Considerations for Clinical Implementation
This page presents a number of the requirements and considerations regarding the implementation of the iSAVE. It is not comprehensive and is subject to revision. Clinicians should use this with their best judgement and under scenarios where standard of care is not feasible given emergency pandemic situations. It is important to recognize that the iSAVE has only been tested in pigs and is currently not approved for human use. The iSave team is currently engaging with third parties in order to proceed to apply for Emergency Use Authorization from the United States FDA in order for iSave to be used in healthcare settings to support patients during the COVID 19 pandemic.
Patient Matching Criteria
The iSAVE can handle differences in patient ventilatory needs. That said, some ventilatory parameters (RR, FiO2, I:E, PEEP) will remain shared amongst patients. Thus, patients should be matched as closely as possible in terms of degree of illness and ventilatory needs to optimize functioning as per the following criteria, where possible:
FiO2: Patients requiring FiO2 > 60% should be grouped separately from patients requiring FiO2 < 60% given common FiO2 settings and a desired threshold to lower FiO2 < 60% to avoid potential O2 toxicity.
Compliance: Patients with a C < 30 cmH20 should be grouped separately from patients with C > 30cc/cmH2O.
PEEP: should be within the range of 5-18 cmH20 and the difference between patients should be minimized to less than 5 cmH20.
Driving pressure (Plateau pressure - PEEP): should be within the range of 5-15 cmH20 and the difference between patients should be minimized to less than 6 cmH20.

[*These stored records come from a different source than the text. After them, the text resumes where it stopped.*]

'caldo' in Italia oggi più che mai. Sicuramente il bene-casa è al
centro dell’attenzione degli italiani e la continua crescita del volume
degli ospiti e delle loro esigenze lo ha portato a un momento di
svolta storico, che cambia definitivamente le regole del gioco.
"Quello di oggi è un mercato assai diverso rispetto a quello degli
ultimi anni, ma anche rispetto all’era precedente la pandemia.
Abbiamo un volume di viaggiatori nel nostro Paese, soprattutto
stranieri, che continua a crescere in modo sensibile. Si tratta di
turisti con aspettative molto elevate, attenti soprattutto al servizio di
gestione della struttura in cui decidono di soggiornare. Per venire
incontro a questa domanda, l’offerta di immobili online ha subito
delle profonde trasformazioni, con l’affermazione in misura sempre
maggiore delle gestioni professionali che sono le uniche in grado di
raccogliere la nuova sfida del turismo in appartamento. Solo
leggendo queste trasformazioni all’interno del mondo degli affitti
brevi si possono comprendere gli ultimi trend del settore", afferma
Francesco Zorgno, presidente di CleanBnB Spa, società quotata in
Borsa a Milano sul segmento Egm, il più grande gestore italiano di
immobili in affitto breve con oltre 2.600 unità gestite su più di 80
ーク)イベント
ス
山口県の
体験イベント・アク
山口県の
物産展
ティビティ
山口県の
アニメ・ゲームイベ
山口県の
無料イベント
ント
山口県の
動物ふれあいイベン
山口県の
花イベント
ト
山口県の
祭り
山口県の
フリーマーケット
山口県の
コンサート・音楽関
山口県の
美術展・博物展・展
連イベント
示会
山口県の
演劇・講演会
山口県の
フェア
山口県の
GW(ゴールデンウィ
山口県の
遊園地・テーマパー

Difference in height: should be minimized to 3-6 inches to ensure relatively similar tidal volume needs.
Comorbidities: Patients presenting with obstructive comorbid diseases (e.g., asthma, emphysema/COPD, bronchiectasis) vs. restrictive physiology (e.g., pulmonary fibrosis) should be grouped similarly to make circuit dynamics more uniform. Comorbidities that affect the individual patient I:E ratio (time constant) should be grouped together as ventilatory rate and I:E will be the same across patients with this technique.

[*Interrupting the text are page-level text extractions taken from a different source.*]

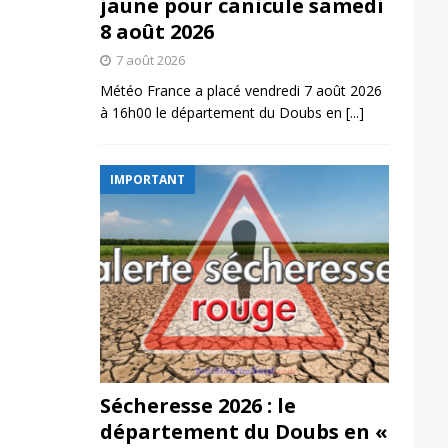
jaune pour canicule samedi
8 août 2026
7 août 2026
Météo France a placé vendredi 7 août 2026
à 16h00 le département du Doubs en
[...]
IMPORTANT
Sécheresse 2026 : le
département du Doubs en «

Other considerations include hemodynamic stability, anticipated invasive ventilation time, co-infection and the logistics of space allocation for patients.
Components and system set up are described in the implementation tab.
Both patients should be deeply sedated and or have neuromuscular blockade to prevent independent ventilation. This will mitigate patient-triggering of the ventilator and reduce actions such as breathing, hiccup, or cough from interfering with system dynamics.
The ventilator should be set to minimize triggering by patient breathing efforts.
Limitations and Ethical Considerations
Our aim is to ensure that the iSAVE can be reliably implemented and utilized across intensive care clinical settings in cases of ventilator shortages. To this end, further steps must be taken to address current limitations:
- Due to differences in performance characteristics (mechanism of pressure/flow monitoring) of ICU ventilators, this approach must be tested across a range of ventilators in both volume and pressure control modes.
- The iSAVE must be evaluated in conditions reflecting the real-life variability of intensive care practice.
- The procurement and the sterilization process for non-standard components must be addressed.
- First-in-human trials must be performed to replicate the results from benchtop and animal investigations.
While this system mitigates several challenges associated with splitting ventilation, it has several drawbacks, unknown limitations and should be deployed with careful consideration. In a setting of severe life-threatening shortage of ventilators, ventilating two patients with the potential to save two lives may mitigate the need to triage which patients receive ventilatory support and which do not. If done safely, this may present greater overall societal value. Further ethical and policy-based discussions are necessary prior to and throughout implementation.